## Text:
↓↓↓

Effective service-management processes include an incident-management process and formal ticketing system with prioritization, categorization and service level agreement (SLA) requirements. The formal structures take time to develop, but result in better outcomes for customers, the support team and the business. A ticket system helps agents effectively manage their queue through prioritization, while also enabling data collection that guides better problem management and business decisions.

Incident management requires several key pieces:

  • An SLA between the provider and business client that defines incident priorities, escalation paths and response/resolution time frames
  • Incident models, or templates, that allow incidents to be resolved efficiently, streamline the process and reduce risk
  • Categorization of incident types for better data gathering and problem management
  • Agreement on incident statuses, categories and prioritization, so that high value, urgent support tickets are triaged to the top of the queue
  • Establishment of a major incident–response process
  • Agreement on incident management–role assignment

Incident management requires several key pieces:

  • Incident identification
  • Incident logging
  • Incident categorization
  • Incident prioritization
  • Incident response (initial diagnosis, incident escalation, investigation and diagnosis, resolution and recovery, incident closure)

Beyond the nuts-and-bolts structure, support leaders make sure the workflow is designed to solve the problem with a onetouch experience whenever possible. This means establishing processes that enable FCR by analyzing the work of transferred calls, and then giving the agents the opportunity to solve the customer’s problem.

As support calls become increasingly complex, leaders also empower their teams to research, troubleshoot and collaborate on highly technical issues. It is important that a technology platform is available to allow this collaboration.

3. Empower world-class support.

Designed to enable greater efficiency and flexibility across applications and geographically dispersed teams, a robust cloud-based customer service platform breaks down the walls of the traditional call center. According to IDC’s Maturity Model for Delivering Proactive Customer Service, today’s support technology must provide a contextualized customer experience that delivers consistency across channels, proactive service, access to a customer’s service history, and rapid assessment and response.

A support provider’s customer service technology solution should enable an architected process flow that makes the interaction from the customer’s side as easy and positive as possible — through any customer journey. The right technology platform delivers optimized end-to-end customer-service experiences, strengthening customer relationships and retention while providing effective analytics that drive continuous improvement.

Leading technology and communication companies are aggressively pursuing customer insights through analytics to make better decisions about technical-support process improvements that achieve customer loyalty and greater lifetime value. Effective analytics help measure, predict and shed light on trends in customer experiences that directly impact overall effectiveness, profitability and satisfaction.

To achieve these outcomes, insights must be culled from actively listening to the voice of the customer to identify patterns from call and transaction data that reveal customer needs and opportunities. By putting this data to work, companies — on their own or through a partner — are achieving technical-support performance levels that become a competitive advantage and market differentiator.

These companies understand that personalizing the customer experience is one of the last remaining opportunities to create true differentiation. It’s not easy, but the stakes — and rewards — of building world-class technical support have never been so clear. Backed by leadership commitment and stakeholder involvement, companies are combining the right mix of people, process and technology to not only meet today’s support challenges, but to prepare for the road ahead.

↑↑↑

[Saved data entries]

↓↓↓

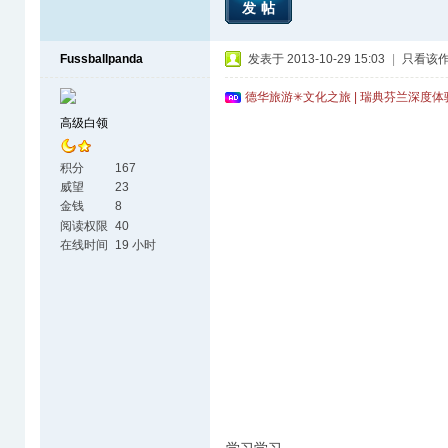
发帖
Fussballpanda
发表于 2013-10-29 15:03
|
只看该
德华旅游✳文化之旅 | 瑞典芬兰深度
高级白领
积分
167
威望
23
金钱
8
阅读权限
40
在线时间
19 小时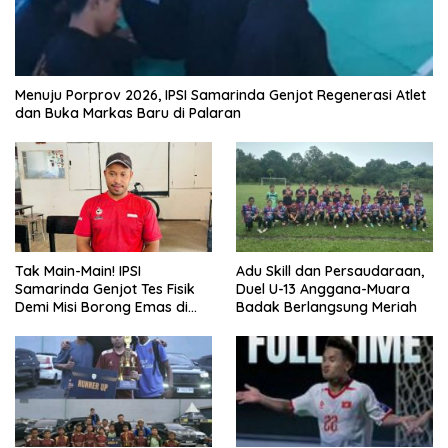
Menuju Porprov 2026, IPSI Samarinda Genjot Regenerasi Atlet
dan Buka Markas Baru di Palaran
Tak Main-Main! IPSI
Adu Skill dan Persaudaraan,
Samarinda Genjot Tes Fisik
Duel U-13 Anggana-Muara
Demi Misi Borong Emas di
Badak Berlangsung Meriah
Porprov Kaltim 2026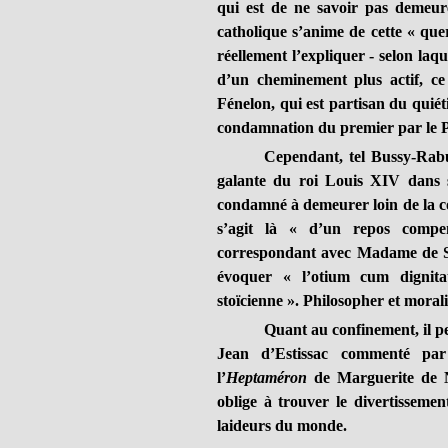
qui est de ne savoir pas demeur
catholique s’anime de cette « que
réellement l’expliquer - selon laqu
d’un cheminement plus actif, ce
Fénelon, qui est partisan du quiét
condamnation du premier par le P
Cependant, tel Bussy-Rabut
galante du roi Louis XIV dans
condamné à demeurer loin de la cour
s’agit là « d’un repos compen
correspondant avec Madame de Sé
évoquer « l’otium cum dignitat
stoïcienne ». Philosopher et morali
Quant au confinement, il pe
Jean d’Estissac commenté par 
l’
Heptaméron
de Marguerite de N
oblige à trouver le divertissemen
laideurs du monde.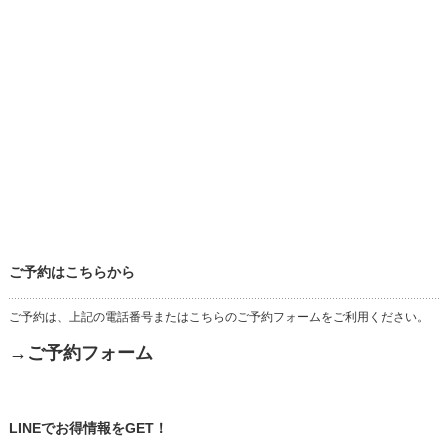
ご予約はこちらから
ご予約は、上記の電話番号またはこちらのご予約フォームをご利用ください。
→ご予約フォーム
LINEでお得情報をGET！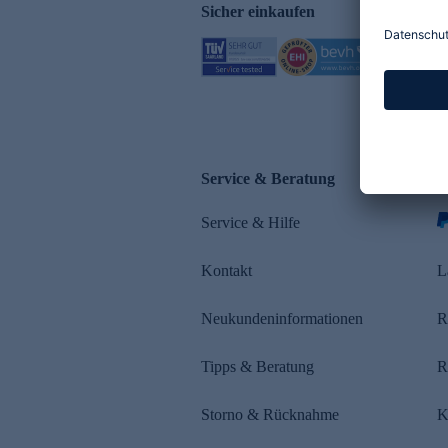
Sicher einkaufen
Service & Beratung
Z
Service & Hilfe
s
Kontakt
L
Neukundeninformationen
R
Tipps & Beratung
R
Storno & Rücknahme
K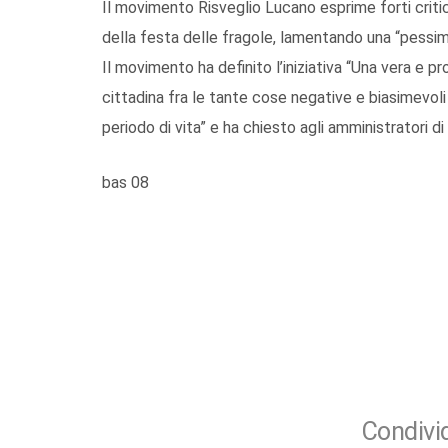
Il movimento Risveglio Lucano esprime forti criti
della festa delle fragole, lamentando una “pessim
Il movimento ha definito l’iniziativa “Una vera e 
cittadina fra le tante cose negative e biasimevol
periodo di vita” e ha chiesto agli amministratori di 
bas 08
Condivid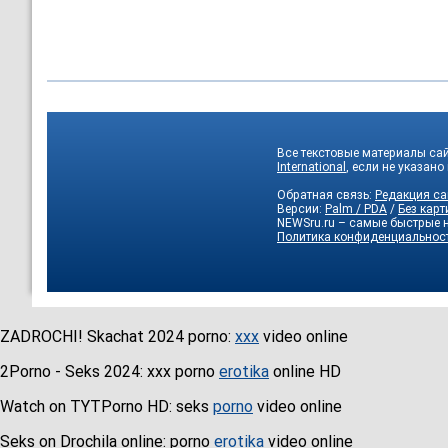
Все текстовые материалы сай
International
, если не указано
Обратная связь:
Редакция са
Версии:
Palm / PDA
/
Без карт
NEWSru.ru – самые быстрые 
Политика конфиденциальнос
ZADROCHI! Skachat 2024 porno:
xxx
video online
2Porno - Seks 2024: xxx porno
erotika
online HD
Watch on TYTPorno HD: seks
porno
video online
Seks on Drochila online: porno
erotika
video online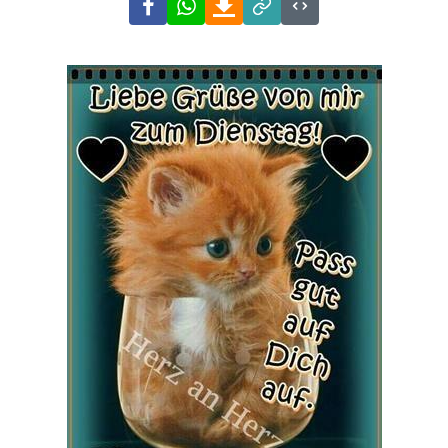
Link
Code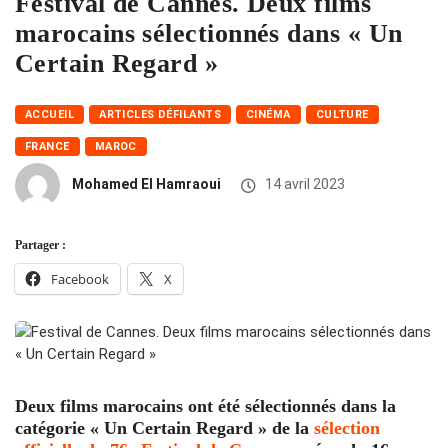
Festival de Cannes. Deux films
marocains sélectionnés dans « Un
Certain Regard »
ACCUEIL
ARTICLES DÉFILANTS
CINÉMA
CULTURE
FRANCE
MAROC
Mohamed El Hamraoui
14 avril 2023
Partager :
Facebook
X
Deux films marocains ont été sélectionnés dans la
catégorie « Un Certain Regard » de la
sélection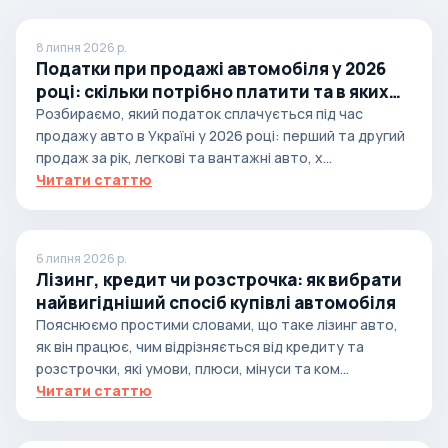
8 липня 2026 р.
Податки при продажі автомобіля у 2026
році: скільки потрібно платити та в яких
випадках
Розбираємо, який податок сплачується під час
продажу авто в Україні у 2026 році: перший та другий
продаж за рік, легкові та вантажні авто, х...
Читати статтю
6 липня 2026 р.
Лізинг, кредит чи розстрочка: як вибрати
найвигідніший спосіб купівлі автомобіля
Пояснюємо простими словами, що таке лізинг авто,
як він працює, чим відрізняється від кредиту та
розстрочки, які умови, плюси, мінуси та ком...
Читати статтю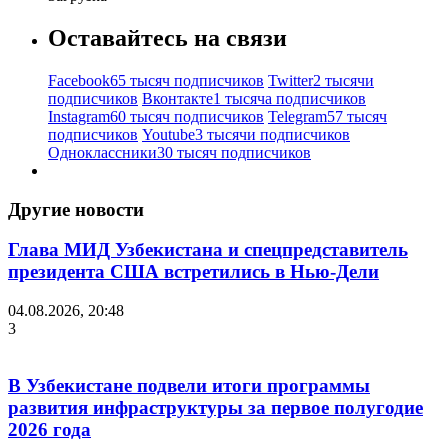
Оставайтесь на связи
Facebook
65 тысяч подписчиков
Twitter
2 тысячи
подписчиков
Вконтакте
1 тысяча подписчиков
Instagram
60 тысяч подписчиков
Telegram
57 тысяч
подписчиков
Youtube
3 тысячи подписчиков
Одноклассники
30 тысяч подписчиков
Другие новости
Глава МИД Узбекистана и спецпредставитель
президента США встретились в Нью-Дели
04.08.2026, 20:48
3
В Узбекистане подвели итоги программы
развития инфраструктуры за первое полугодие
2026 года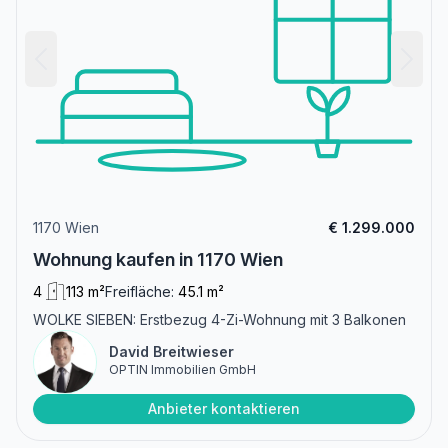
1170 Wien
€ 1.299.000
Wohnung kaufen in 1170 Wien
4
113 m²
Freifläche:
45.1 m²
WOLKE SIEBEN: Erstbezug 4-Zi-Wohnung mit 3 Balkonen
David Breitwieser
OPTIN Immobilien GmbH
Anbieter kontaktieren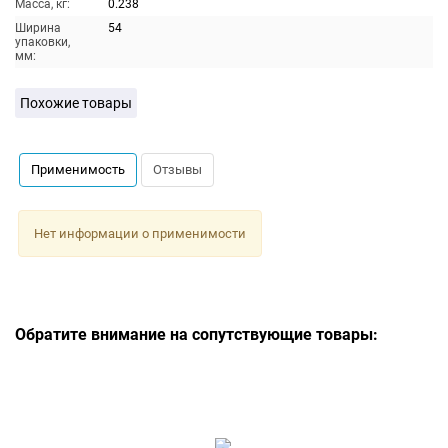
Масса, кг:
0.238
Ширина
54
упаковки,
мм:
Похожие товары
Применимость
Отзывы
Нет информации о применимости
Обратите внимание на сопутствующие товары: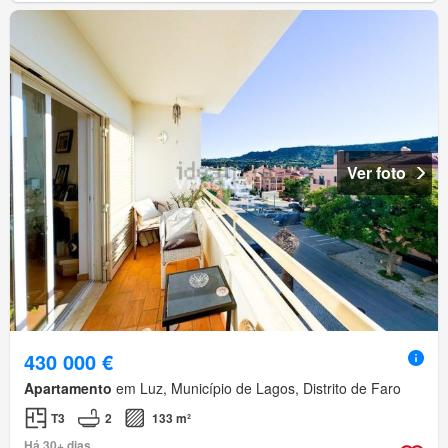
Ver foto
430 000 €
Apartamento
em Luz, Município de Lagos, Distrito de Faro
T3
2
133 m²
Há 30+ dias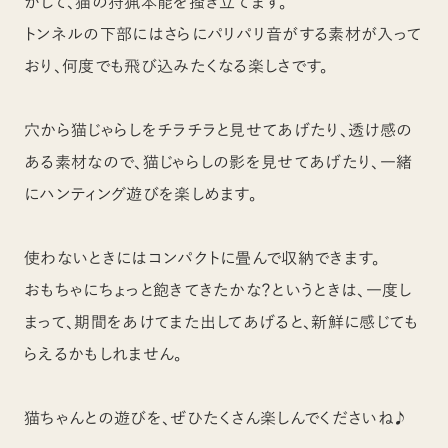
がして、猫の狩猟本能を掻き立てます。
トンネルの下部にはさらにパリパリ音がする素材が入って
おり、何度でも飛び込みたくなる楽しさです。
穴から猫じゃらしをチラチラと見せてあげたり、透け感の
ある素材なので、猫じゃらしの影を見せてあげたり、一緒
にハンティング遊びを楽しめます。
使わないときにはコンパクトに畳んで収納できます。
おもちゃにちょっと飽きてきたかな？というときは、一度し
まって、期間をあけてまた出してあげると、新鮮に感じても
らえるかもしれません。
猫ちゃんとの遊びを、ぜひたくさん楽しんでくださいね♪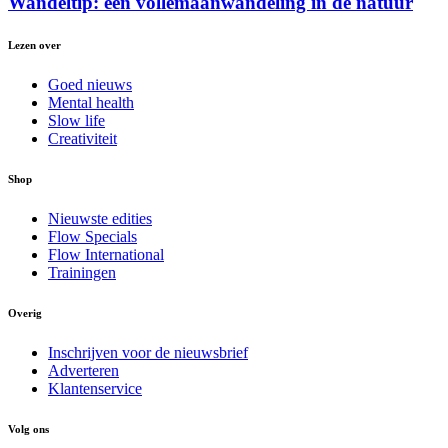
Wandeltip: een vollemaanwandeling in de natuur
Lezen over
Goed nieuws
Mental health
Slow life
Creativiteit
Shop
Nieuwste edities
Flow Specials
Flow International
Trainingen
Overig
Inschrijven voor de nieuwsbrief
Adverteren
Klantenservice
Volg ons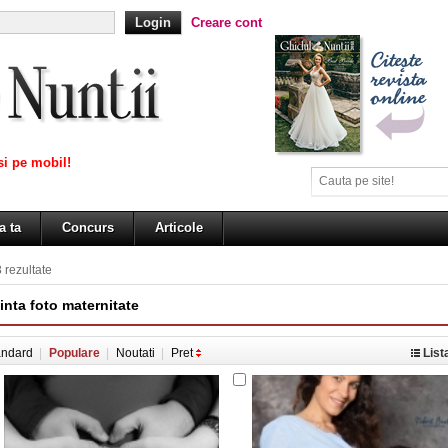
Creare cont
i pe mobil!
a ta
Concurs
Articole
3 rezultate
inta foto maternitate
andard
Populare
Noutati
Pret
List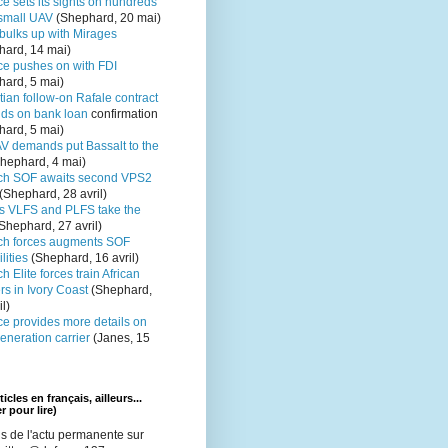
e sets its sights on hundreds
small UAV
(Shephard, 20 mai)
bulks up with Mirages
hard, 14 mai)
ce pushes on with FDI
hard, 5 mai)
ian follow-on Rafale contract
ds on bank loan
confirmation
hard, 5 mai)
V demands put Bassalt to the
hephard, 4 mai)
ch SOF awaits second VPS2
(Shephard, 28 avril)
s VLFS and PLFS take the
Shephard, 27 avril)
ch forces augments SOF
lities
(Shephard, 16 avril)
h Elite forces train African
rs in Ivory Coast
(Shephard,
il)
ce provides more details on
eneration carrier
(Janes, 15
icles en français, ailleurs...
r pour lire)
s de l'actu permanente sur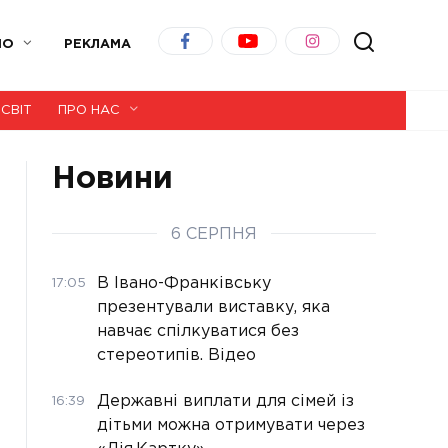
ІО
РЕКЛАМА
СВІТ
ПРО НАС
Новини
6 СЕРПНЯ
В Івано-Франківську
17:05
презентували виставку, яка
навчає спілкуватися без
стереотипів. Відео
Державні виплати для сімей із
16:39
дітьми можна отримувати через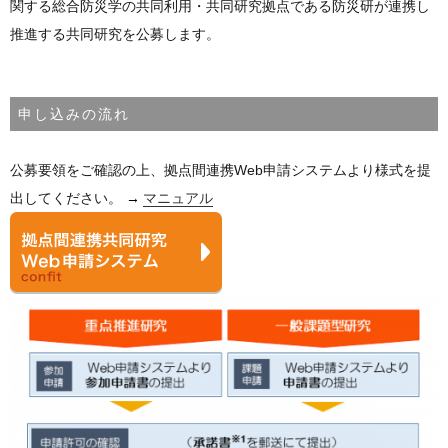
関する総合防災学の共同利用・共同研究拠点である防災研が連携し
推進する共同研究を公募します。
申し込みの流れ
公募要領をご確認の上、拠点間連携Web申請システムより様式を提
出してください。
→
マニュアル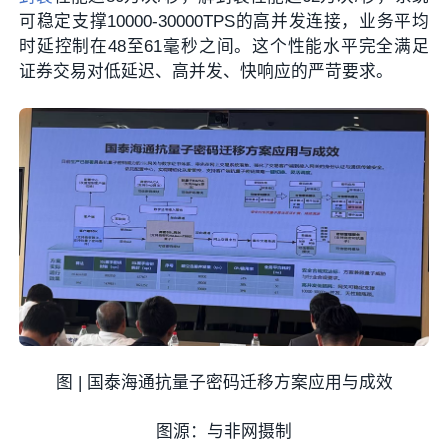
可稳定支撑10000-30000TPS的高并发连接，业务平均
时延控制在48至61毫秒之间。这个性能水平完全满足
证券交易对低延迟、高并发、快响应的严苛要求。
图 | 国泰海通抗量子密码迁移方案应用与成效
图源：与非网摄制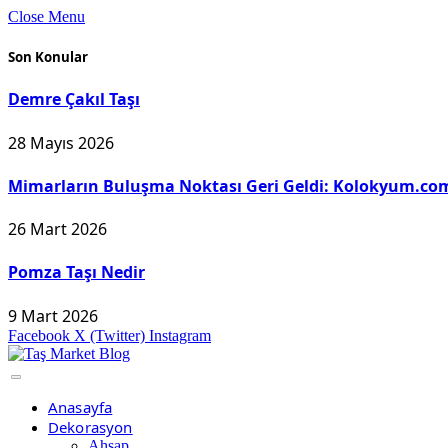
Close Menu
Son Konular
Demre Çakıl Taşı
28 Mayıs 2026
Mimarların Buluşma Noktası Geri Geldi: Kolokyum.com
26 Mart 2026
Pomza Taşı Nedir
9 Mart 2026
Facebook
X (Twitter)
Instagram
Anasayfa
Dekorasyon
Ahşap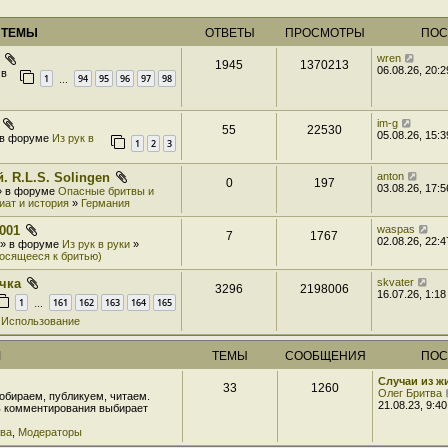
 ТЕМЫ
ОТВЕТЫ
ПРОСМОТРЫ
ПОС
wren
1945
1370213
06.08.26, 20:2
 в
1
94
95
96
97
98
…
im-g
55
22530
05.08.26, 15:3
» в форуме
Из рук в
1
2
3
. R.L.S. Solingen
anton
0
197
03.08.26, 17:5
 » в форуме
Опасные бритвы и
иат и история
»
Германия
001
waspas
7
1767
02.08.26, 22:4
3 » в форуме
Из рук в руки
»
носящееся к бритью)
чка
skvater
3296
2198006
16.07.26, 1:18
1
161
162
163
164
165
…
»
Использование
М
ТЕМЫ
СООБЩЕНИЯ
ПОС
Случаи из 
33
1260
Олег Бритва
обираем, публикуем, читаем.
21.08.23, 9:40
ь комментирования выбирает
тва
,
Модераторы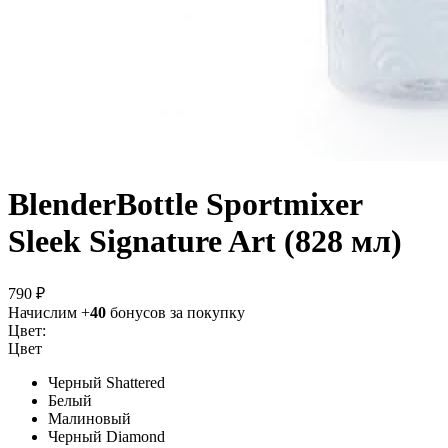
BlenderBottle Sportmixer
Sleek Signature Art (828 мл)
790 ₽
Начислим +
40
бонусов за покупку
Цвет:
Цвет
Черный Shattered
Белый
Малиновый
Черный Diamond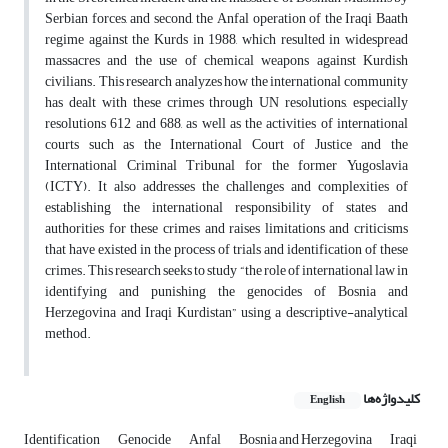
Serbian forces, and second, the Anfal operation of the Iraqi Baath
regime against the Kurds in 1988, which resulted in widespread
massacres and the use of chemical weapons against Kurdish
civilians. This research analyzes how the international community
has dealt with these crimes through UN resolutions, especially
resolutions 612 and 688, as well as the activities of international
courts such as the International Court of Justice and the
International Criminal Tribunal for the former Yugoslavia
(ICTY). It also addresses the challenges and complexities of
establishing the international responsibility of states and
authorities for these crimes and raises limitations and criticisms
that have existed in the process of trials and identification of these
crimes. This research seeks to study “the role of international law in
identifying and punishing the genocides of Bosnia and
Herzegovina and Iraqi Kurdistan” using a descriptive-analytical
method.
کلیدواژه‌ها
English
Identification
Genocide
Anfal
Bosnia and Herzegovina
Iraqi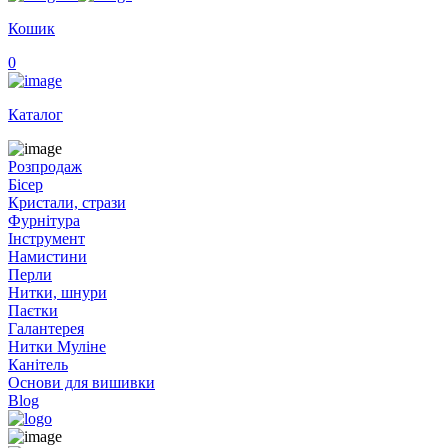
Кошик
0
Каталог
Розпродаж
Бісер
Кристали, стрази
Фурнітура
Інструмент
Намистини
Перли
Нитки, шнури
Паєтки
Галантерея
Нитки Муліне
Канітель
Основи для вишивки
Blog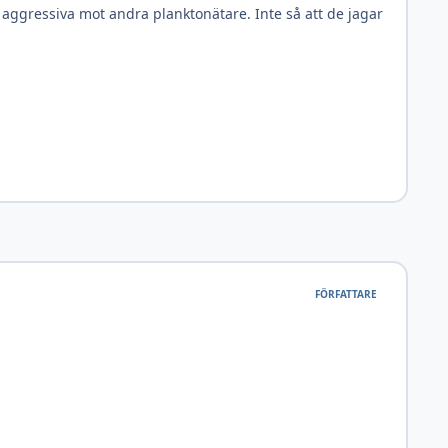
 aggressiva mot andra planktonätare. Inte så att de jagar
FÖRFATTARE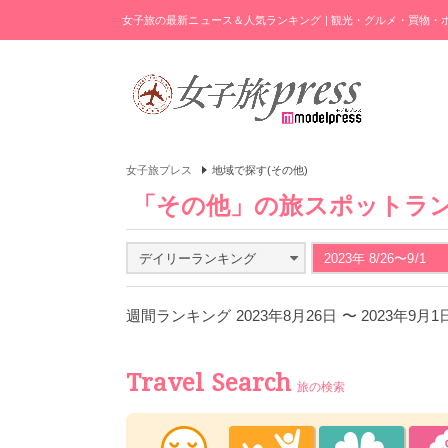
女子旅の最新ニュース＆人気ランキング | 観光・グルメ・買物
女子旅プレス
地域で探す(その他)
「その他」の旅スポットラ
デイリーランキング
2023年 8/26〜9/1
週間ランキング 2023年8月26日 〜 2023年9月
Travel Search
旅の検索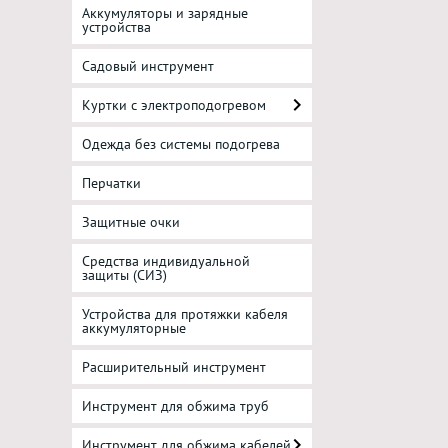
Аккумуляторы и зарядные
устройства
Садовый инструмент
Куртки с электроподогревом
Одежда без системы подогрева
Перчатки
Защитные очки
Средства индивидуальной
защиты (СИЗ)
Устройства для протяжки кабеля
аккумуляторные
Расширительный инструмент
Инструмент для обжима труб
Инструмент для обжима кабелей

↑↑↑

## What the task asks:
Condense the paragraph of the text that begins "Designed to enable greater efficiency" into a short bulleted list that keeps its main facts.

## Response for this exercise:
- A robust cloud-based customer service platform breaks down the walls of the traditional call center. It is designed to enable greater efficiency and flexibility across applications and geographically dispersed teams.
- According to IDC's Maturity Model for Delivering Proactive Customer Service, today's support technology must provide a contextualized customer experience that delivers:
  - consistency across channels
  - proactive service
  - access to a customer's service history
  - rapid assessment and response